PROBLEM DETAILS =>
Could you please return each line of the data that has the word "trackname"?

THE DATA =>
——————————

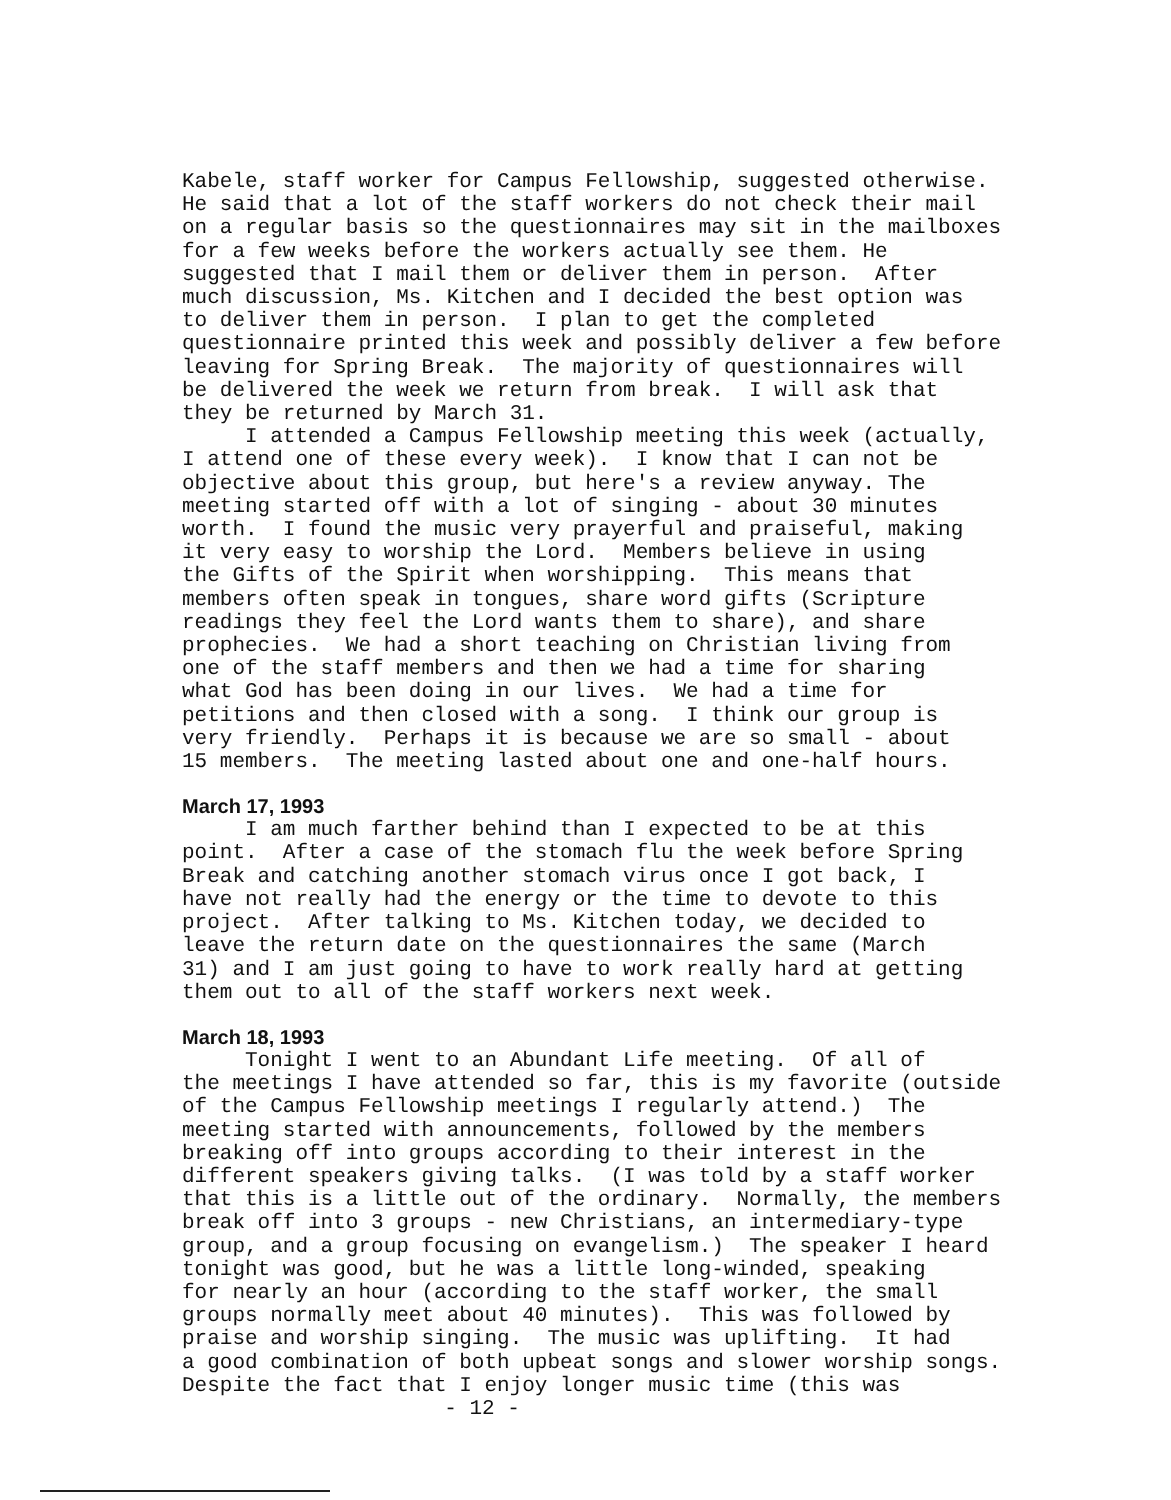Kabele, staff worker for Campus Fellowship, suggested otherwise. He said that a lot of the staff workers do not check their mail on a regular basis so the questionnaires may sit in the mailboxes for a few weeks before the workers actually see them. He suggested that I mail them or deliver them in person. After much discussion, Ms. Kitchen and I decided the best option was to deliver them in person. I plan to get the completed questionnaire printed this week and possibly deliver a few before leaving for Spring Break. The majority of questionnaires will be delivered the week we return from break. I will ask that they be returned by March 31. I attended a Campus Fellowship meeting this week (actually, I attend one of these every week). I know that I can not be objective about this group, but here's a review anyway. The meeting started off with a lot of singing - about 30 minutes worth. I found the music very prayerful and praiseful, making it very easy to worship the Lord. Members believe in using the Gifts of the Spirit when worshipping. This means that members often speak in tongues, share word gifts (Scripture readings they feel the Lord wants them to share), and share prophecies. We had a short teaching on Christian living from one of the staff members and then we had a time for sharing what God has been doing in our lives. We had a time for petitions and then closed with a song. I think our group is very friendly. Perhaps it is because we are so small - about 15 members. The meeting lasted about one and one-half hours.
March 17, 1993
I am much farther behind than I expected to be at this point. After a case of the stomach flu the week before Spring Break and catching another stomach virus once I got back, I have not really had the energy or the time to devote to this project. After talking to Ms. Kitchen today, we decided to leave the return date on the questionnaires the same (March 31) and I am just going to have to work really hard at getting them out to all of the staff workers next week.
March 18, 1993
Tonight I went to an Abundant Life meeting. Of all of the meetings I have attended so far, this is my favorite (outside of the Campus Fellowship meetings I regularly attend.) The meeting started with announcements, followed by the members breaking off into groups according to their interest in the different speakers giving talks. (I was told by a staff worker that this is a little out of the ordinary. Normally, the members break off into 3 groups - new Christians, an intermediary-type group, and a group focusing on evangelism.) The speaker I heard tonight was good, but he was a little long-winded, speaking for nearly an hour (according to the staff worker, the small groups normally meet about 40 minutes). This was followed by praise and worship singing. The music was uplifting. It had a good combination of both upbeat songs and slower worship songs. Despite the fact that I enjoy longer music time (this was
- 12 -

——————————

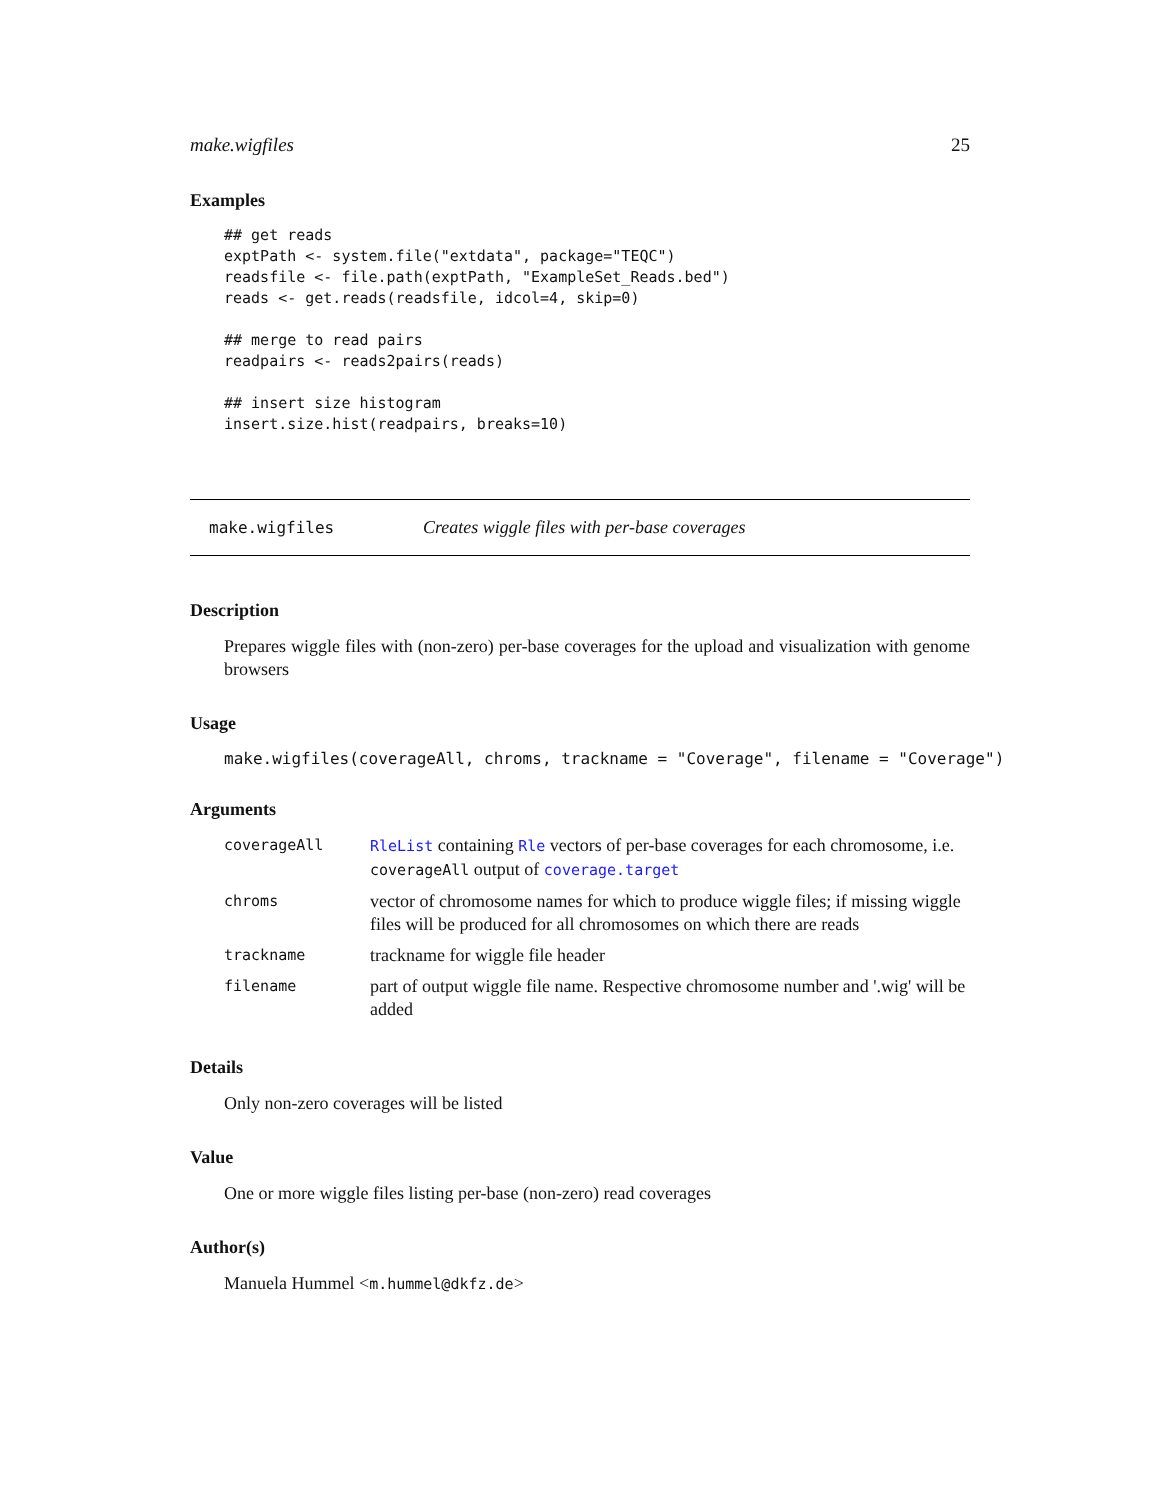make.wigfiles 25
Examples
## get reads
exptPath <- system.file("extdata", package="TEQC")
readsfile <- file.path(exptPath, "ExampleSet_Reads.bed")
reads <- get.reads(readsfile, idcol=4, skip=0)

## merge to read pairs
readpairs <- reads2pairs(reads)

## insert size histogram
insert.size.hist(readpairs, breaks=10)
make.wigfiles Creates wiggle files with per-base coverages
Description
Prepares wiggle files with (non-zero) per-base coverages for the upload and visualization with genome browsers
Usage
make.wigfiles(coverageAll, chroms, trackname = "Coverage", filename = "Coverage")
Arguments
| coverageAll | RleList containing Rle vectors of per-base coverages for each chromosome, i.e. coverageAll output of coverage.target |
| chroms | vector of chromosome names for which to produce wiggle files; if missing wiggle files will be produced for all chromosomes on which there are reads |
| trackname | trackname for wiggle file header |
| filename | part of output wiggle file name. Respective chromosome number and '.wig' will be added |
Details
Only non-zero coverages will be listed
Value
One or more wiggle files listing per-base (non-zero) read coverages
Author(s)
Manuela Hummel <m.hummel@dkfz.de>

——————————

EXERCISE RESPONSE =>
make.wigfiles(coverageAll, chroms, trackname = "Coverage", filename = "Coverage")
| trackname | trackname for wiggle file header |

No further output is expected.